In this study, three distinct performance criteria were used to assess the forecast quality: the coefficient of determination (R2), Nash Sutcliffe Efficiency (NSE)43 and Kling-Gupta Efficiency (KGE)44. A forecast is considered useful and of high quality when these metrics meet or exceed certain threshold, specifically 0.8 for R2, 0.7 for NSE, and 0.8 for KGE.

$$R^{2} = 1 - \frac{{\sum\nolimits_{t = 1}^{N} {\left( {Q_{t,predict} - Q_{t,obs} } \right)^{2} } }}{{\sum\nolimits_{t = 1}^{N} {\left( {Q_{t,obs} - \overline{{Q_{t,obs} }} } \right)^{2} } }}$$
(3)
$$NSE = 1 - \frac{{\sum\nolimits_{t = 1}^{N} {\left( {Q_{t,obs} - Q_{t,sim} } \right)^{2} } }}{{\left( {\sum\nolimits_{t = 1}^{N} {Q_{t,obs} - \overline{{{\text{Q}}_{{\text{t,obs}}} }} } } \right)^{2} }}$$
(4)
$$KGE = 1 - (r - 1)^{2} + \left( {\frac{{\sigma_{sim} }}{{\sigma_{obs} }} - 1} \right)^{2} + \left( {\frac{{\mu_{sim} }}{{\mu_{obs} }} - 1} \right)^{2}$$
(5)

\({Q}_{t,obs}\) is the observed series, \({Q}_{t,preict}\) is the predicted values of the observed series using a linear equation, and \({Q}_{t,sim}\) is the simulations. In the equation of KGE, \(r\) is the correlation coefficient between observed and simulated data; \({\sigma }_{obs}\) and \({\mu }_{obs}\) denote the standard deviation and mean of observed series, respectively, while \({\sigma }_{sim}\) and \({\mu }_{sim}\) represent those of the simulated series. Generally, it is considered that model results with NSE values between 0.65 and 0.75 are good and anything above that is very good45. The KGE criterion46 is increasingly being used in place of NSE, with values between 0.7 and 0.82 considered average to slightly good model performance, while values above 0.82 are considered good to very good47.
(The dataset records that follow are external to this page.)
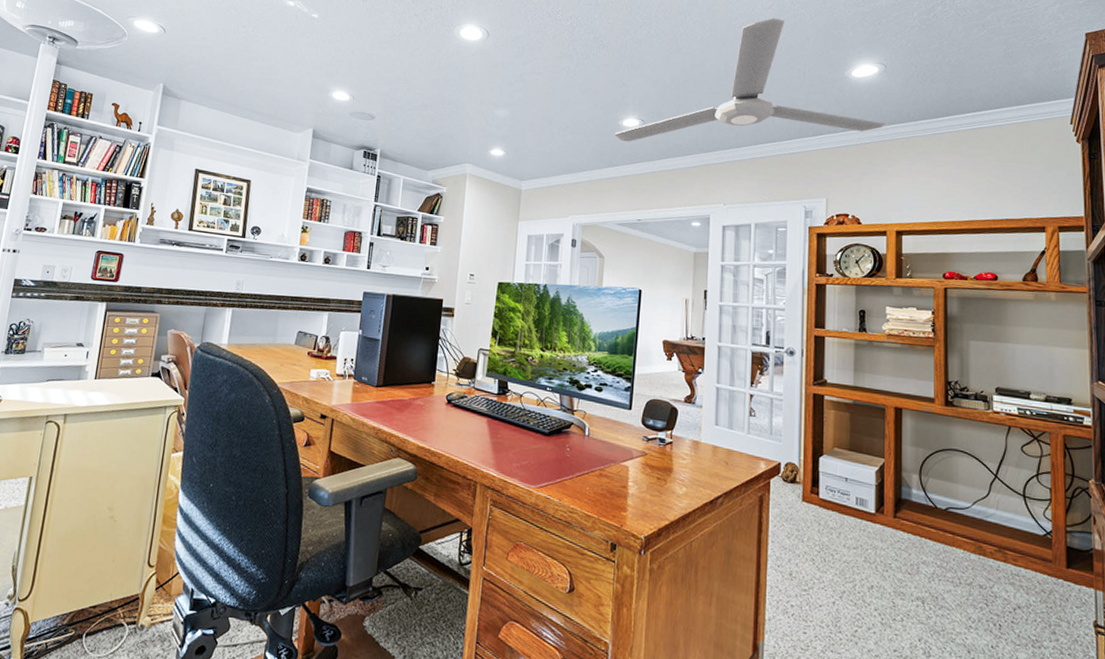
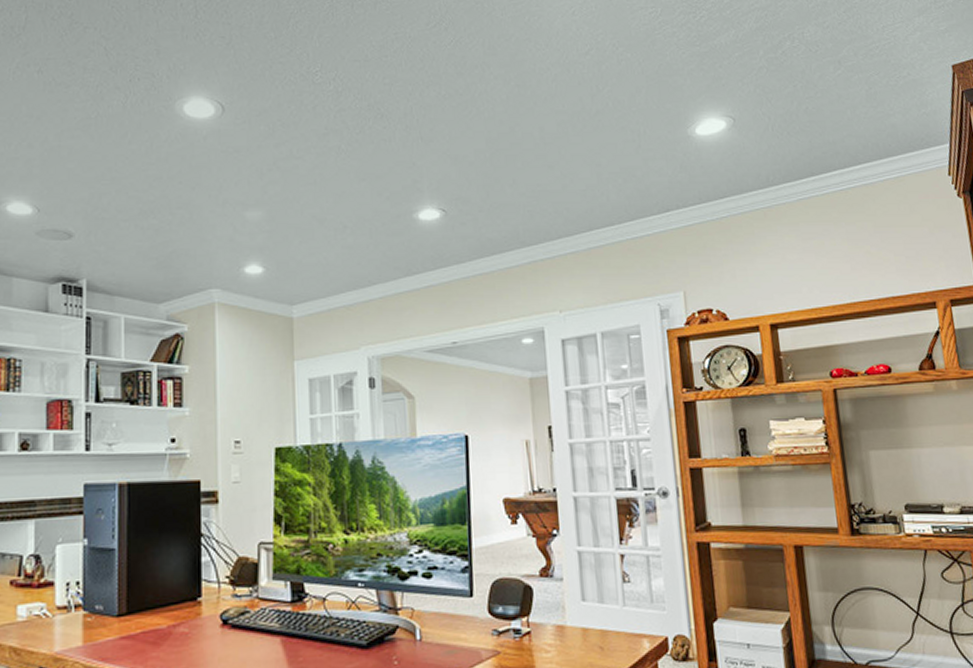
ceiling fan: present [614,17,885,142] -> none [409,65,742,241]

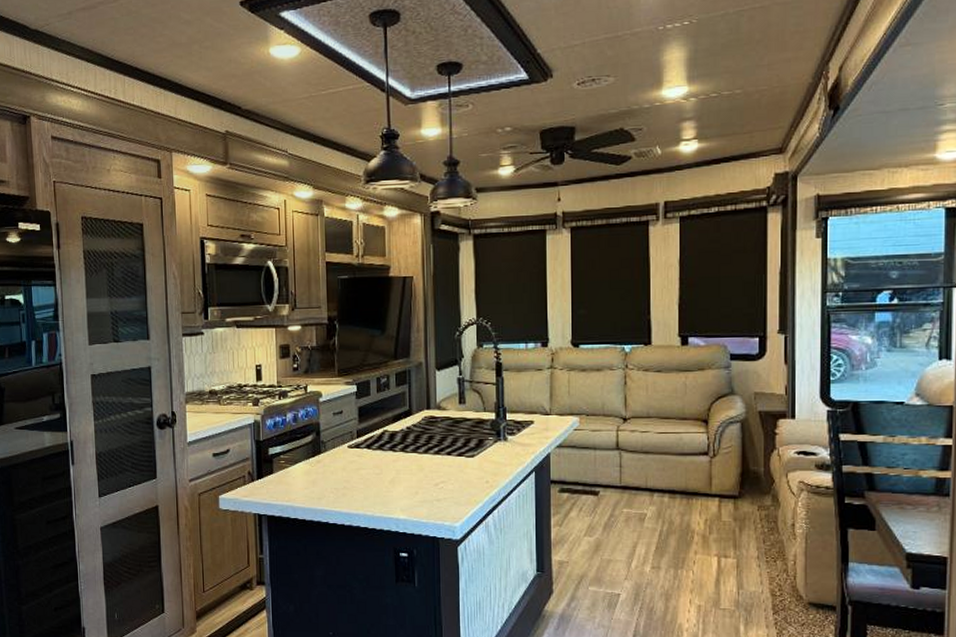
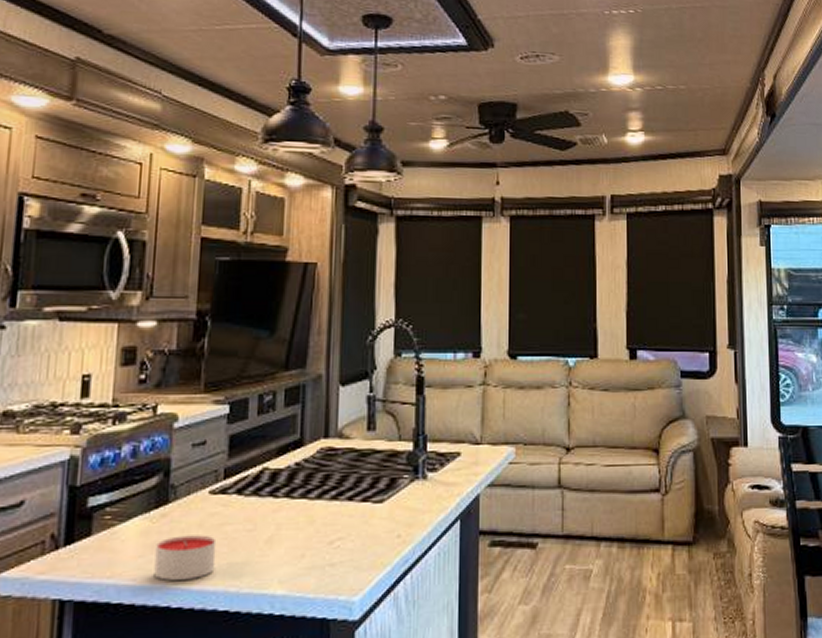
candle: none [315,476,356,505] -> present [154,535,217,580]

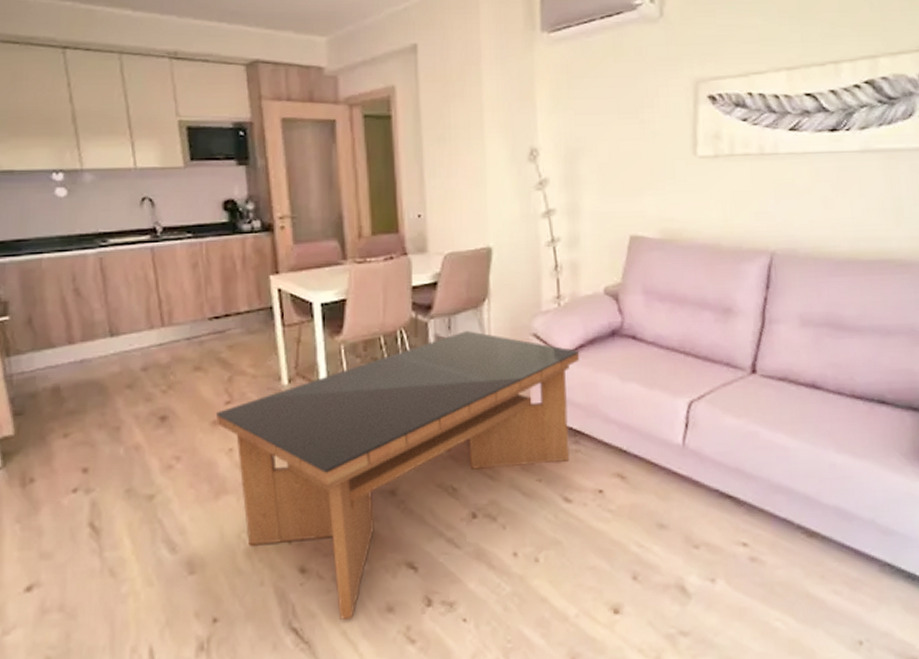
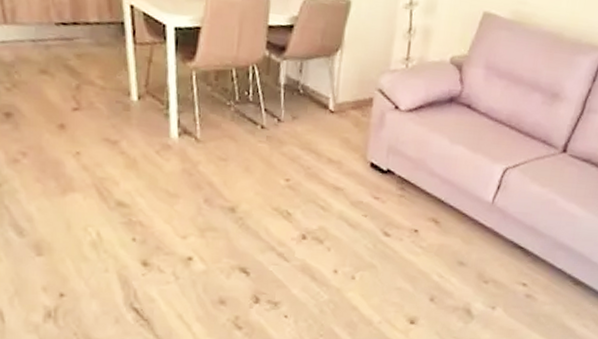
coffee table: present [216,331,580,620] -> none [64,76,419,306]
By using the criteria explained above, we evaluated the performance of the ReqSim model at 51 forecast locations and identified the maximum forecast lead time for which the forecast quality is acceptable. Figure 3 shows these lead times in relation to the basin scale, such as small (< 100,000 km2 or < 100 K km2), medium (100 K to 500 K km2), large (500 K to 1000 K km2), and very large river basins (> 1000 K km2). Additionally, we examined how the basin's geophysical settings and hydrometeorological conditions affected forecast skill by analyzing the basin's annual rainfall (in mm) and slope (in percent), as well as streamflow persistence (in no. of days lag to reach auto-correlation function, ACF 0.8). We also considered another important factor, which is whether the river is free-flowing or regulated. The connectivity status index (CSI) of a river, as outlined in a 2019 published Nature article, provides a scale of the river's free-flowing or regulated character36. Only rivers with a high level of connectivity (i.e., less obstruction from control structures) are classified as free-flowing with CSI values over 95%. Conversely, rivers with low CSI numbers are regulated or controlled rivers. To determine the CSI of river reaches, the aforementioned study considered four types of river connectivity: longitudinal (connectivity between upstream and downstream), lateral (connectivity to floodplain and riparian areas), vertical (connectivity to groundwater and atmosphere), and temporal (connectivity based on seasonality of flows)36.